Monday's meeting between the two men at the Elysée Palace in Paris lasted around an hour, according to an Elysée official.
“General Haftar assured us he was committed to signing the ceasefire but this commitment would cease if the militias in Tripoli do not respect it,” the official said after the meeting, which was not announced on the French president's agenda.
Haftar's forces, which control eastern Libya, have been battling the internationally recognised Government of National Accord (GNA) in Tripoli, headed by Fayez al-Sarraj.
The Elysée official said there were no immediate plans for Macron to meet or speak to Sarraj.
Meanwhile, Haftar has refused to sign a ceasefire deal brokered last January by Russia, Haftar's ally, and Turkey, which supports the GNA.
A summit in Berlin on 19 January, attended by the United Nations and world powers, including Russia, Turkey, France and the UK, have so far failed to bear concrete results. Haftar also attended the summit but refused to participate.
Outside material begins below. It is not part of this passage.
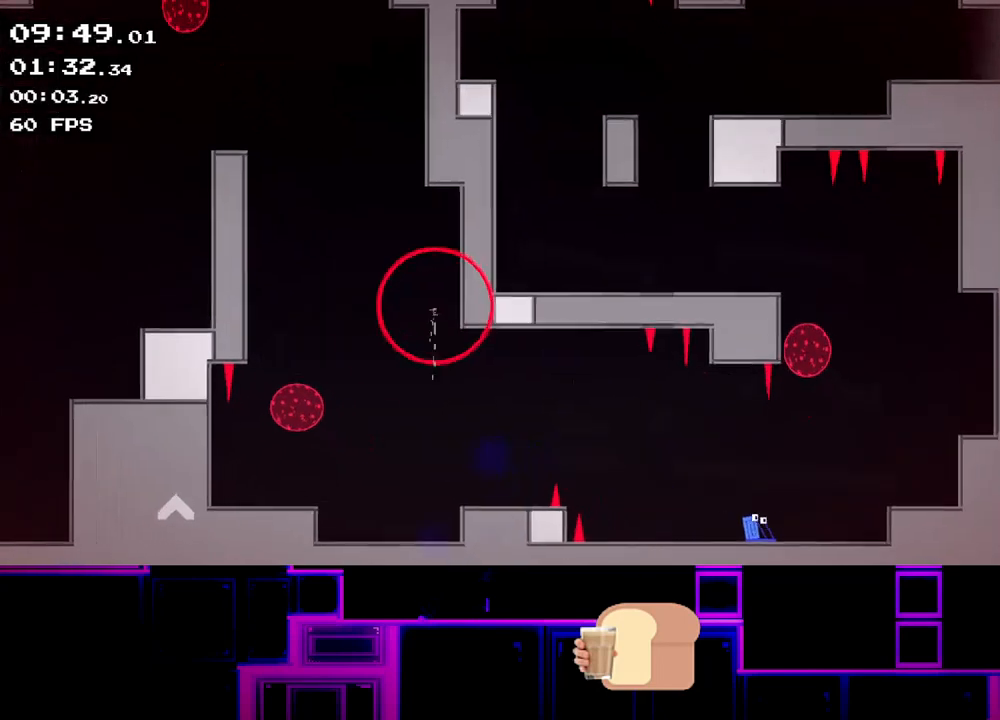
{"keys": ["up"], "events": [[100, "up", "down"], [217, "up", "up"], [450, "right", "up"], [500, "up", "down"]]}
The summit was aimed at ending foreign interference in Libya and working towards a permanent ceasefire.
According to the UN, several foreign countries who back the two rival factions have violated an arms embargo on Libya, imposed since February 2011.
Over two thousand Syrian mercenaries have been sent by Turkey to reinforce security forces in Tripoli. In the east, Haftar's forces are also being reinforced by mercenaries from Russia, Chad, Sudan and Eritrea, as well as pro-Assad Syrian mercenaries.
The Paris meeting with Haftar also comes less than a week after Ghassan Salame, the former UN Special Representative to Libya, resigned for health reasons after occupying the position for nearly three years.